→ **Text**
--------------------------------
Jeff Wilson Soundtrace
Jeff Wilson is the founder and CEO of Soundtrace
Katie Wilson Photography

A 2-year-old Cincinnati "startup to watch" has raised millions in new funding as it gains ground with a major manufacturing partner.

Soundtrace, which is developing software with AI and IoT (Internet of Things) technology to protect employees from noise-induced hearing loss, has raised an oversubscribed $2.5 million pre-seed. The round was led by New York-based Gutter Capital with participation from SpringTide, a Cambridge, Mass., venture capital firm, along with some local angel investors. Both VC groups are investing their first dollars into the region. 

Wilson said the money will be used to scale. Soundtrace –  a SoCap Accelerate alum, a Main Street Ventures grant recipient and a Cincy Inno 2023 “Startup to Watch” – also needs to boost its staff in order to deliver to its growing customer base.

The company counts the likes of Bob Sumerel Tire, Cleveland-based Olympic Steel and, most recently, manufacturer Caterpillar Inc., as clients.
--------------------------------
→ **Data segment**

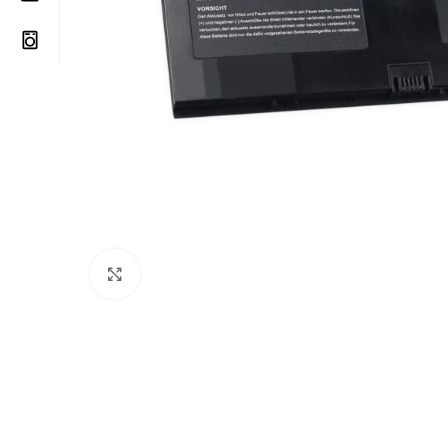
Click to enlarge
--------------------------------
→ **Required actions**
**a)** Name every company the Soundtrace funding article lists as a Soundtrace client.
**b)** Write the next part of the article on Soundtrace's funding, starting after its final sentence.

→ **Activity answers**
**a)** Bob Sumerel Tire, Olympic Steel, Caterpillar Inc.

**b)**
Soundtrace recently closed a major five-year contract with Caterpillar (NYSE: CAT) for its Florida locations, and it continues to make traction with the company. Caterpillar, with 150 primary locations around the world and $59.4 billion in revenue in 2022, is the world’s largest manufacturer of construction and mining equipment, off-highway diesel and natural gas engines, industrial gas turbines and diesel-electric locomotives. 

“Right now, it's trying to keep up with demand,” Wilson told me. “Our mission is to offer a better solution for protecting against noise-induced hearing loss for these frontline employees. (In terms of competitors) they offer bits and pieces, but we're the only ones with a full solution.”

Soundtrace automates Occupational Safety and Health Administration (OSHA) hearing conservation program requirements by providing real-time noise monitoring – which can alert employees when noise volume reaches potentially hazardous levels – audiometric testing and record keeping in one cloud-based platform.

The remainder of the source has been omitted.